• _Goal of the exercise_: Nothing but the lines from the start of the entries below through the line containing "où l’on se sent" should appear in the answer, copied exactly and free of pictures.

BEGIN Given entries

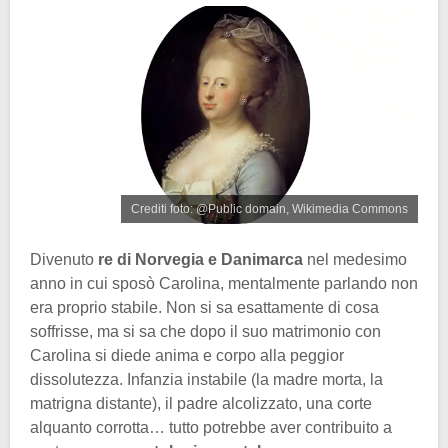
Crediti foto: @Public domain, Wikimedia Commons
Divenuto
re di Norvegia e Danimarca
nel medesimo
anno in cui sposò Carolina, mentalmente parlando non
era proprio stabile. Non si sa esattamente di cosa
soffrisse, ma si sa che dopo il suo matrimonio con
Carolina si diede anima e corpo alla peggior
dissolutezza. Infanzia instabile (la madre morta, la
matrigna distante), il padre alcolizzato, una corte
alquanto corrotta… tutto potrebbe aver contribuito a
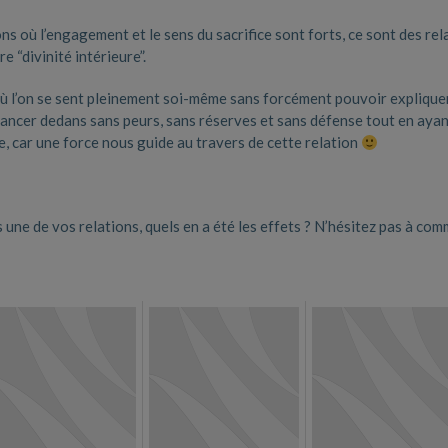
ns où l’engagement et le sens du sacrifice sont forts, ce sont des rel
e “divinité intérieure”.
où l’on se sent pleinement soi-même sans forcément pouvoir explique
 lancer dedans sans peurs, sans réserves et sans défense tout en aya
ve, car une force nous guide au travers de cette relation
 une de vos relations, quels en a été les effets ? N’hésitez pas à co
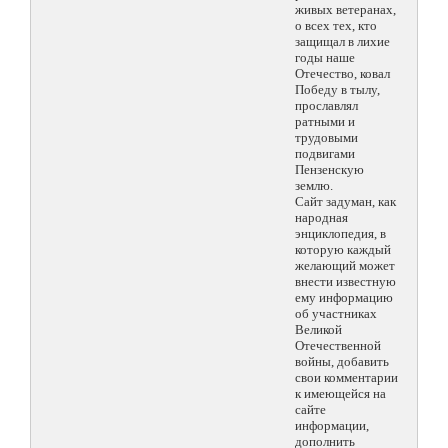
живых ветеранах,
о всех тех, кто
защищал в лихие
годы наше
Отечество, ковал
Победу в тылу,
прославлял
ратными и
трудовыми
подвигами
Пензенскую
землю.
Сайт задуман, как
народная
энциклопедия, в
которую каждый
желающий может
внести известную
ему информацию
об участниках
Великой
Отечественной
войны, добавить
свои комментарии
к имеющейся на
сайте
информации,
дополнить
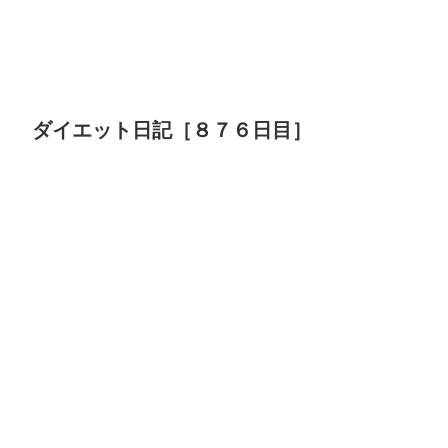
ダイエット日記［８７６日目］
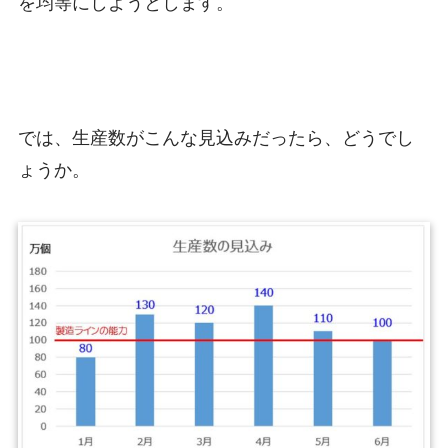
を均等にしようとします。
では、生産数がこんな見込みだったら、どうでし
ょうか。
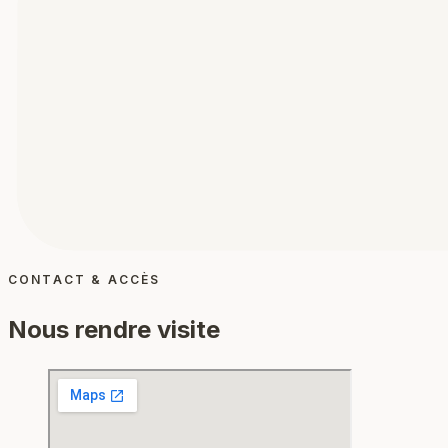
CONTACT & ACCÈS
Nous rendre visite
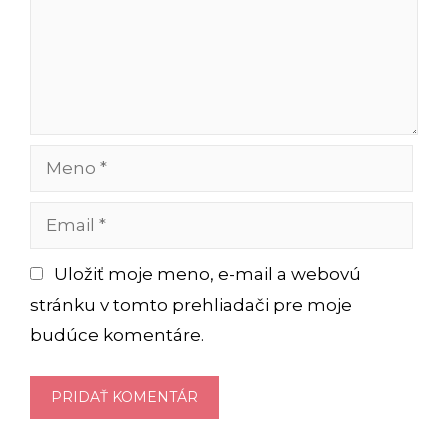
Meno
Email
Uložiť moje meno, e-mail a webovú
stránku v tomto prehliadači pre moje
budúce komentáre.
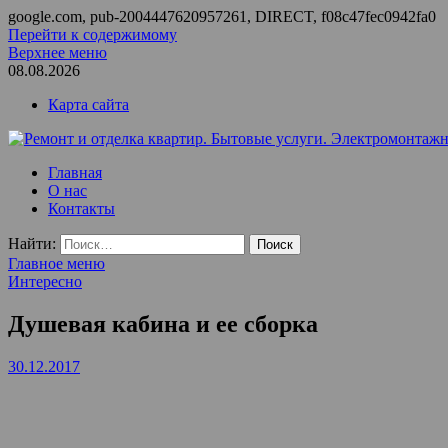
google.com, pub-2004447620957261, DIRECT, f08c47fec0942fa0
Перейти к содержимому
Верхнее меню
08.08.2026
Карта сайта
Ремонт и отделка квартир. Бытовые услуги. Электромонтажные
ООО Домус — ремонт квартир, обслуживание и ремонт вентил
Главная
О нас
Контакты
Найти:
Главное меню
Интересно
Душевая кабина и ее сборка
30.12.2017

END Given entries

• _Solved problem_:
Crediti foto: @Public domain, Wikimedia Commons
Divenuto
re di Norvegia e Danimarca
nel medesimo
anno in cui sposò Carolina, mentalmente parlando non
era proprio stabile. Non si sa esattamente di cosa
soffrisse, ma si sa che dopo il suo matrimonio con
Carolina si diede anima e corpo alla peggior
dissolutezza. Infanzia instabile (la madre morta, la
matrigna distante), il padre alcolizzato, una corte
alquanto corrotta… tutto potrebbe aver contribuito a
ns où l’engagement et le sens du sacrifice sont forts, ce sont des rel
e “divinité intérieure”.
où l’on se sent pleinement soi-même sans forcément pouvoir explique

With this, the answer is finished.